Published: April 29, 2015

Jean-Patrick Marquet, who became the EBRD’s new director for Turkey in March, talks to EMEA Finance about the work the bank is doing there.

EMEA Finance: You’ve moved to Istanbul to start your new role. What appealed to you about the move and the job?

Marquet: I was the bank’s director for municipal markets, based in London with global coverage, but Turkey was my main market because of the PPP [public-private partnership] work, mostly supporting Turkey’s hospital building programme, and other investments. It’s probably the most sophisticated market in which the EBRD operates. It’s a very dynamic environment. You have sponsors and investors who are keen to develop new projects, who are interested to move into more sophisticated structures, like project bonds and equity. It is also a fascinating assignment for me personally to become head of the bank here.

EMEA Finance: Along with you taking this role, Natalia Khanjenkova, the new managing director for Turkey and Central Asia, is based in Istanbul. That’s the first time the bank has had an MD based in the region. Is there a feeling that this is a new area of focus for the EBRD?

Marquet: It is very much a focus. The EBRD has an organisational policy which is to be as close as possible to the field. We try to have bankers, lawyers, economists on the ground to have better insight into our markets as to who are the players, what is their background, what are their plans.

Until recently there were few MDs based in the countries where we invest. We had the first in Russia a few years ago, then created one in Ukraine last year, and this year in Turkey and Central Asia. It’s an indication that this area has particular importance to the bank and that we recognise we need to be close to the market to be even more effective and maximise the potential for the bank in terms of investment.  

EMEA Finance: The bank has only been active in Turkey since 2008, but the country was the largest recipient of its funds last year. What does that say about Turkey’s needs from international finance institutions and the kind of work you’ve been carrying out there?

Marquet: Last year we invested €1.4bn (US$1.5bn). We’ve moved from zero to that position in six years, so it’s an exceptional development.

What’s also quite exceptional is that probably 98% of what we’re doing in Turkey is in the private sector – in most countries the EBRD handles a mix of private and public sector work, with more or less public sector investment depending on how advanced the country is. Turkey is an advanced economy with a thriving private sector. That’s perfect for the bank. Supporting private sector development is a key objective. But looking at the big picture, we do more than just finance. 

We’re using three tools to achieve our goals. The first is policy dialogue. We work with the government – we help them in structuring their legal framework, defining policies like in the energy sector, modernising the agricultural sector among others.

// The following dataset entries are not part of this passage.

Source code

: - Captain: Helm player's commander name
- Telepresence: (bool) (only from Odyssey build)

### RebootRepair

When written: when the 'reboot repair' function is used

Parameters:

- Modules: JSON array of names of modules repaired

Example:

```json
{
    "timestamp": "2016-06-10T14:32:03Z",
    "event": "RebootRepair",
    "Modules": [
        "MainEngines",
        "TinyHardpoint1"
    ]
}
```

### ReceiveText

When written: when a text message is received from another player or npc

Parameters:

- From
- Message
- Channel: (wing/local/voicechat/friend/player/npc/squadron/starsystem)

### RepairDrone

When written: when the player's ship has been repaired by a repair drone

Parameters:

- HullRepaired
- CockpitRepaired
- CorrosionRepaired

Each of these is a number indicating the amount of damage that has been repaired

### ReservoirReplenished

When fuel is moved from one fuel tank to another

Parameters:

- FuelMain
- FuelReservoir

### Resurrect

The second tool is technical assistance. We still need to deploy grant-funded technical assistance to promote energy efficiency, such as in the corporate and residential sectors, to boost local banks’ capacity to finance SMEs, to facilitate the implementation and tendering of PPPs.

On the investment side, the third tool, we’re investing large amounts of money. Last year we invested €1.4bn, this year we are planning to step up our investment further, financing a range of projects.

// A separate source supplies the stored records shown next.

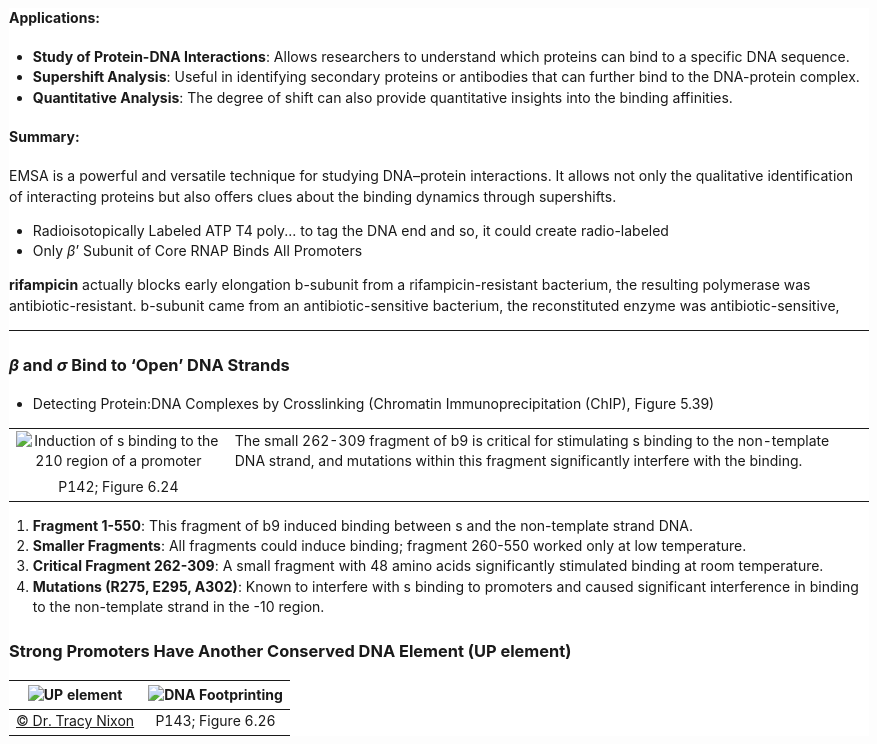 #### Applications:

- **Study of Protein-DNA Interactions**: Allows researchers to understand which proteins can bind to a specific DNA sequence.
- **Supershift Analysis**: Useful in identifying secondary proteins or antibodies that can further bind to the DNA-protein complex.
- **Quantitative Analysis**: The degree of shift can also provide quantitative insights into the binding affinities.

#### Summary:
EMSA is a powerful and versatile technique for studying DNA–protein interactions. It allows not only the qualitative identification of interacting proteins but also offers clues about the binding dynamics through supershifts.


- Radioisotopically Labeled ATP
  T4 poly... to tag the DNA end and so, it could create radio-labeled
- Only $\beta$’ Subunit of Core RNAP Binds All Promoters

**rifampicin** actually blocks early elongation
b-subunit from a rifampicin-resistant bacterium, the resulting polymerase was antibiotic-resistant.
b-subunit came from an antibiotic-sensitive bacterium, the reconstituted enzyme was antibiotic-sensitive, 


---

### $\beta$ and $\sigma$ Bind to ‘Open’ DNA Strands

- Detecting Protein:DNA Complexes by Crosslinking (Chromatin Immunoprecipitation (ChIP), Figure 5.39)

|||
|:-:|:-|
|![Induction of s binding to the 210 region of a promoter](https://s1.ax1x.com/2023/09/05/pPry09x.png)|The small 262-309 fragment of b9 is critical for stimulating s binding to the non-template DNA strand, and mutations within this fragment significantly interfere with the binding.|
|P142; Figure 6.24||

1. **Fragment 1-550**: This fragment of b9 induced binding between s and the non-template strand DNA.
2. **Smaller Fragments**: All fragments could induce binding; fragment 260-550 worked only at low temperature.
3. **Critical Fragment 262-309**: A small fragment with 48 amino acids significantly stimulated binding at room temperature.
4. **Mutations (R275, E295, A302)**: Known to interfere with s binding to promoters and caused significant interference in binding to the non-template strand in the -10 region.

### Strong Promoters Have Another Conserved DNA Element (UP element)

|![UP element](http://www.bx.psu.edu/~ross/workmg/TxnlRegPolCh16_files/image083.png)|![DNA Footprinting](https://s1.ax1x.com/2023/09/05/pPrgS74.png)|
|:-:|:-:|
|[© Dr. Tracy Nixon](http://www.bx.psu.edu/~ross/workmg/TxnlRegPolCh16.htm)|P143; Figure 6.26|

EMEA Finance: In terms of project finance, there’s a huge amount to be done in Turkey and big ambitions in energy and infrastructure. How have you seen the funding markets for those kinds of projects change in the country? 

Marquet: We have seen the ambitions of the government expanding considerably, moving into the social infrastructure sector, and now looking at the environmental sector. It’s expanding across the spectrum and also expanding in terms of project numbers and their size.

We’ve seen the funding market evolving in parallel. Our loan in 2012 for the construction of the Eurasia Tunnel under the Bosphorus Strait had an 18-year tenor, the longest for project financing in Turkey to date. Last year we extended another 18-year facility for the development of a hospital in the southeastern city of Adana. This time commercial banks were offering up to 15 years maturity.